Bunun neresi "Kayseri pazarlığı"?
İyisi mi ben size bir Kayseri fıkrası anlatıyım:
Kayserili ile Şeytan
"Kayserili seytan gibi zekaya sahip", "seytana pabucunu ters giydiren Kayserilinin yanında seytanın lafı mı olur", sözleri seytanın kulağına gitmiş. Seytan,bu sözleri kaldıraramış ve Kayserili biri ile ortak arazi ekmeyi planlamış. Seytan der ki kendi kendine: Göreceğiz bakalım, seytan mi daha kurnaz, Kayserili mi?
Ve gün gelir Kayseriliye sözü açar: Seninle ortak bir pancar ekelim deyince Kayserili "Hay hay ekelim" demis. Ama her sey ortaklasa yapılır. Tarlalar sürülür, tohumu, gübresi hasat zamanı beklenir. Seytan bu ya, duramaz iste: Sayin Kayserili arkadas, bak pancar yeserdi, yaprakları koca koca oldu. Seninle bir pazarlığa girelim. Üstü benim olsun topragin altta kalani da senin olsun, ne dersin?

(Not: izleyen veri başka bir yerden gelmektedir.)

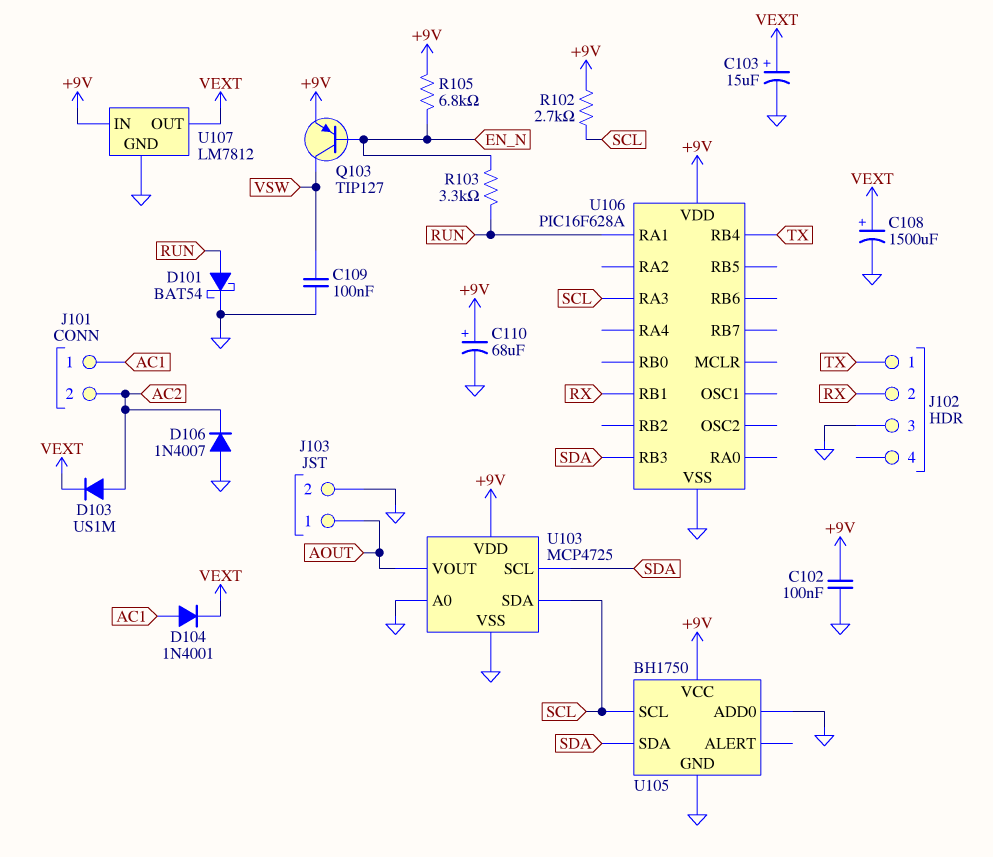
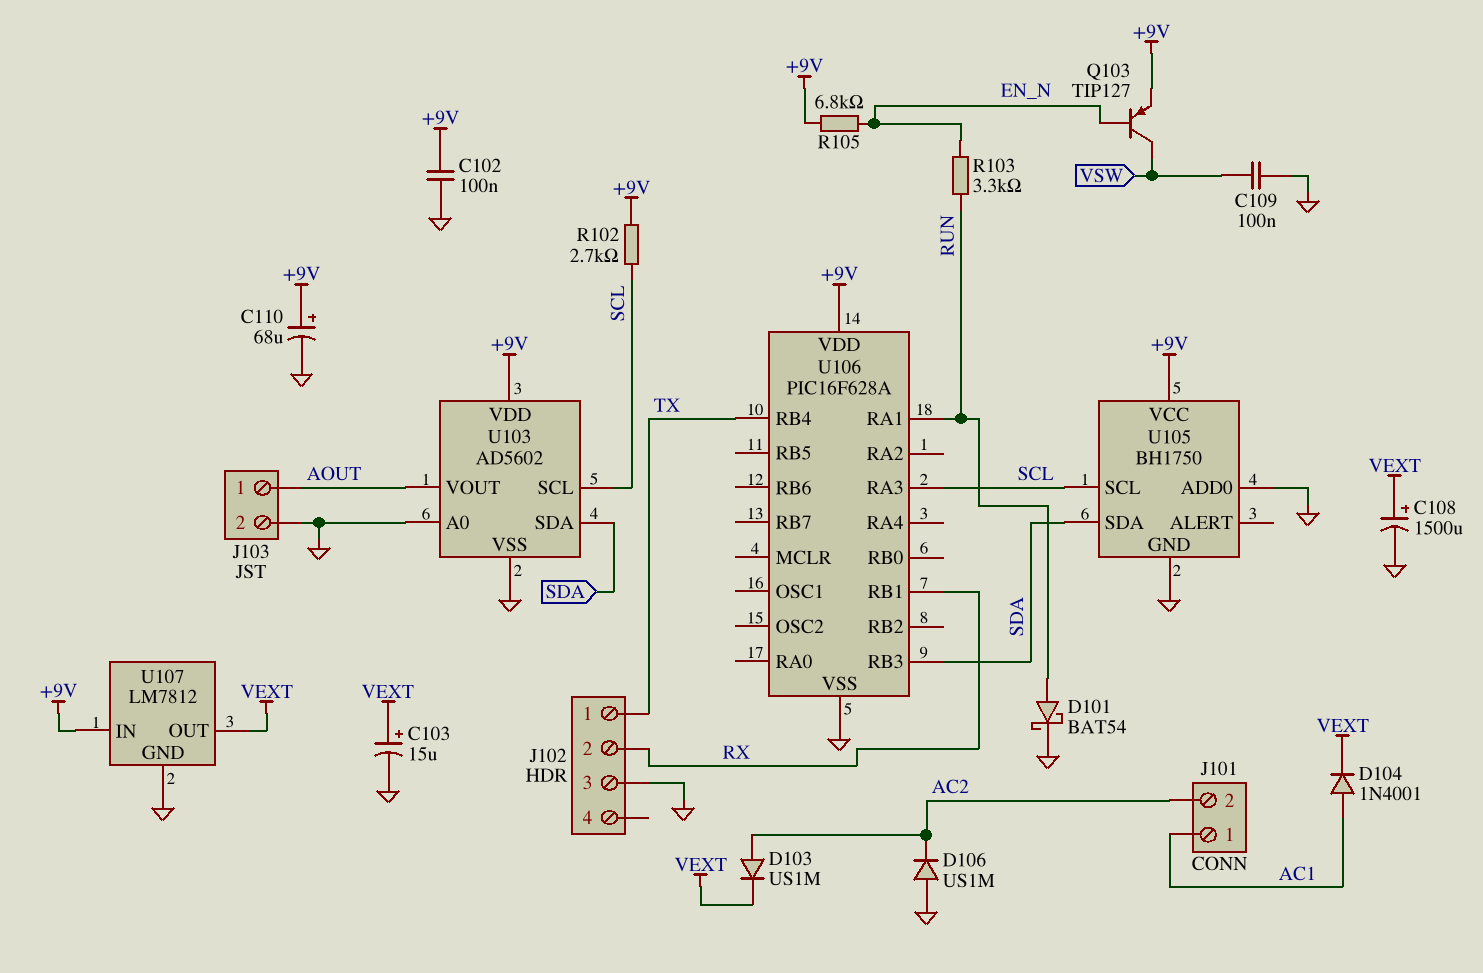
D106: diode 1N4007 (A GND, K AC2) -> diode US1M (A GND, K AC2)
U103: MCP4725 -> AD5602
U103 pin SCL: SDA -> SCL
U103 pin SDA: SCL -> SDA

"Tamam, ortağıma saygım ve güvenim sonsuz" demiş Kayserili. Yesil yapraklar büyüdükçe seytanin da yüzü gülüyormus. Gün gelmis, mahsul kaldırılmıs. Tüm yaprakları seytan alırken toprak altındaki pancarı da Kayserili almıs. Kayserili, pancarı satmıs bir sürü para alırken, seytan kendisini aldatan o yesil yapraklarla beş parasız kalmıs.
Ve yenilgiye doymadigi için: Kayserili arkadas seninle bir de bugday ekelim. Yalniz bu sefer topragin altı benim demis ve Kayserili de "peki üstü de benim" demis. Gene yıl sonu gelmis, gene seytanda hüsran. Çünkü seytan, bugdayın saplarını alırken Kayserili de bugdayın denelerini almıs. Artık dayanamayan seytan demis ki: Aman be Kayserili arkadas pes benden. Senin namını duymustum da inanmamıstim. Meğerse sen neymissin de, haberim yok!